▶ 課題と練習:
**a)** 下の両替手数料の記事で「例えば、5円玉を100枚」から始まる段落を、主な事実を残したまま箇条書きにまとめよ。
**b)** 次の(i)〜(iii)が下の両替手数料の記事の内容と合っているかを判断せよ。それぞれ「はい」か「いいえ」で答え、決め手となる記事の言葉をそのまま引用すること。
(i) 山陰合同銀行は2017年7月から両替手数料の徴収を始めた。
(ii) 山陰合同銀行では、硬貨501~千枚の両替手数料は550円である。
(iii) 金融機関は以前から両替に手数料を徴収していた。
**c)** 下の両替手数料の記事の続きを、最後の文のあとから書いてください。

▶ 提供テキスト:
= = = = =

近年、全国的に金融機関が両替手数料を導入。山陰両県を営業エリアとする山陰合同銀行(松江市魚町)も2017年7月から手数料の徴収を始め、硬貨51~500枚は550円、501~千枚は1100円などと設定した。他の機関も同様の対応をしている。
例えば、5円玉を100枚持ち込むと、手数料の方が高くつく計算。渡部宮司は「どこの神社も同じ悩みを抱えている」と明かす。手数料がかからない50枚までで銀行に通うほか、釣り銭の小銭が必要な近隣の観光施設と融通し合うなど、工夫している。
従来、両替に手数料は徴収していなかったが、金融機関にも事情がある。同行営業統括部の石田恵美理副調査役は「大量の硬貨の両替には従来、相応の事務コストがかかっていた」と説明。金融サービス継続の観点から、やむを得ないと理解を求める。

= = = = =

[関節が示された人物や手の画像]

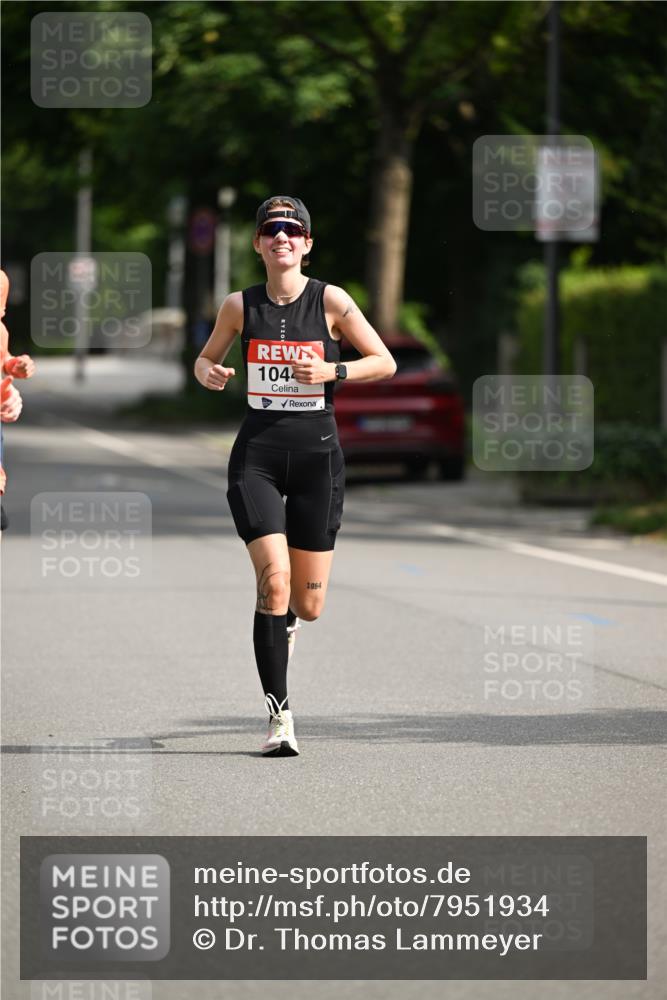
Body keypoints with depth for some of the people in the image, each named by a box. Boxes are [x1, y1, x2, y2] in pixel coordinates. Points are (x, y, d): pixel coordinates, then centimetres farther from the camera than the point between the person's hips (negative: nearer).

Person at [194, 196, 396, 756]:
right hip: (257, 453, 0)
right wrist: (208, 374, -6)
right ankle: (279, 715, -12)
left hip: (317, 452, 0)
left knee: (308, 604, 3)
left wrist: (332, 371, -16)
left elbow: (384, 362, 1)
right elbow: (206, 359, 17)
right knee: (273, 577, -20)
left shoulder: (330, 301, -3)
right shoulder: (240, 306, 2)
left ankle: (286, 620, 45)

= = = = =

▶ 解答一覧:
**a)**
- 5円玉を100枚持ち込むと、手数料の方が高くつく計算になる。
- 渡部宮司は、どこの神社も同じ悩みを抱えていると明かす。
- 手数料がかからない50枚までで銀行に通っている。
- 釣り銭の小銭が必要な近隣の観光施設と融通し合っている。

**b)**
(i) はい。「2017年7月から手数料の徴収を始め」
(ii) いいえ。「501~千枚は1100円」
(iii) いいえ。「従来、両替に手数料は徴収していなかった」

**c)**
さい銭として大量の硬貨が寄せられる神社は、今後どう対処すればいいのか。
明治・大正期に、祭神の武内宿禰命(たけのうちのすくねのみこと)と社殿が5円紙幣の図案となり、商売繁盛の御利益で知られる宇倍神社(鳥取市国府町宮下)は手数料対策として、さい銭のキャッシュレス化を検討している。金田祐季宮司(41)は「現金から電子化への移行期として、手数料は致し方ない」と受け止め、先を見据えた。